Peristiwa tersebut melibatkan sepeda motor Honda Scoopy bernomor polisi H 2756 AYC yang dikendarai mahasiswi berinisial AS, domisili Candirejo Kabupaten Semarang, serta truk box Hino gandeng bernomor polisi K 8346 TK.
Berdasarkan informasi yang dihimpun, kecelakaan di JLS Salatiga bermula ketika AS melaju dari arah Kecandran menuju Blotongan. Sesampainya di lokasi kejadian, ia berniat mendahului truk gandeng dari sisi kiri.
Nahas, ruang yang tidak cukup membuat motor AS membentur bagian belakang sebelah kiri bodi truk gandeng. Akibatnya, sepeda motor oleng ke kiri dan pengendara terjatuh di pinggir jalan.
Saat kejadian berlangsung, AIPDA Agung Dwi P bersama Bripka Drasta dan Brigadir Dimas dari Satlantas Polres Salatiga yang sedang melaksanakan patroli menerima laporan masyarakat.

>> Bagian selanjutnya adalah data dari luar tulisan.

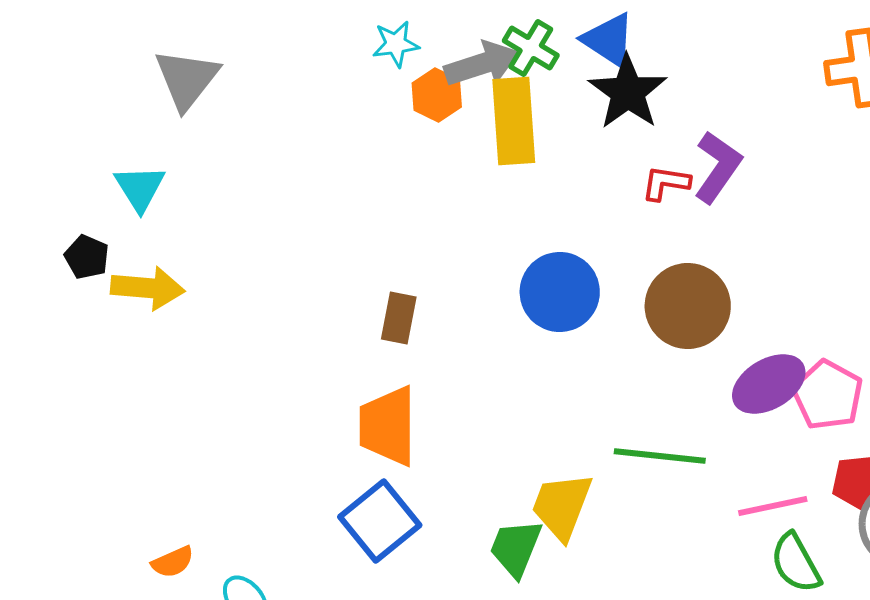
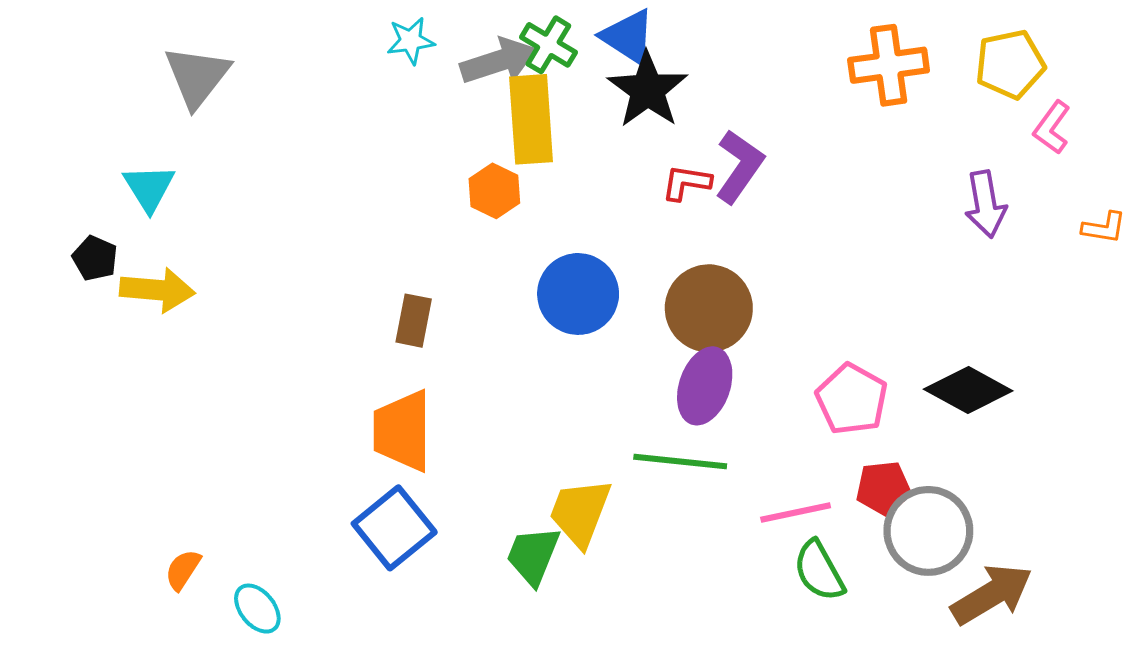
orange hexagon: (437, 95) -> (494, 191), moved
purple ellipse: (769, 384) -> (705, 386), moved, turned -40
orange semicircle: (173, 562) -> (183, 570), turned 147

Petugas langsung menuju lokasi untuk memberikan pertolongan awal sambil menunggu Unit Gakkum Satlantas dan ambulans.
Sesampainya di lokasi, korban ditemukan dalam kondisi terluka dengan luka terbuka dan cedera pada kaki kanan. Saat kejadian, hujan masih turun dan jalan dalam kondisi basah.
Melihat kondisi tersebut, AIPDA Agung Dwi P langsung melepas seragam dinasnya untuk menutupi luka korban.
“Pertama datang saya lihat korban dengan luka terbuka, sehingga tanpa ragu saya lepaskan seragam untuk menutupi luka tersebut. Apalagi korban perempuan dan kondisi masih hujan,” ungkapnya.
Setelah mendapatkan penanganan awal di lokasi, korban segera dievakuasi ke RSUD dr. Soebarkat Tjitrodarmojo Kota Salatiga untuk mendapatkan perawatan medis lebih lanjut. Namun korban akhirnya meninggal.
Kapolres Salatiga AKBP Ade Papa Rihi memberikan apresiasi terhadap aksi anggotanya yang dinilai mencerminkan sosok Polri yang humanis dan responsif.
Menurutnya, kehadiran anggota Polri di lapangan tidak hanya dituntut cepat dalam penanganan, tetapi juga harus mampu memberikan rasa aman dan kepedulian kepada masyarakat.
“Apa yang dilakukan anggota kami merupakan bentuk nyata bahwa Polri hadir bukan hanya sebagai penegak hukum, tetapi juga pelindung, pengayom, dan pelayan masyarakat,” tegasnya.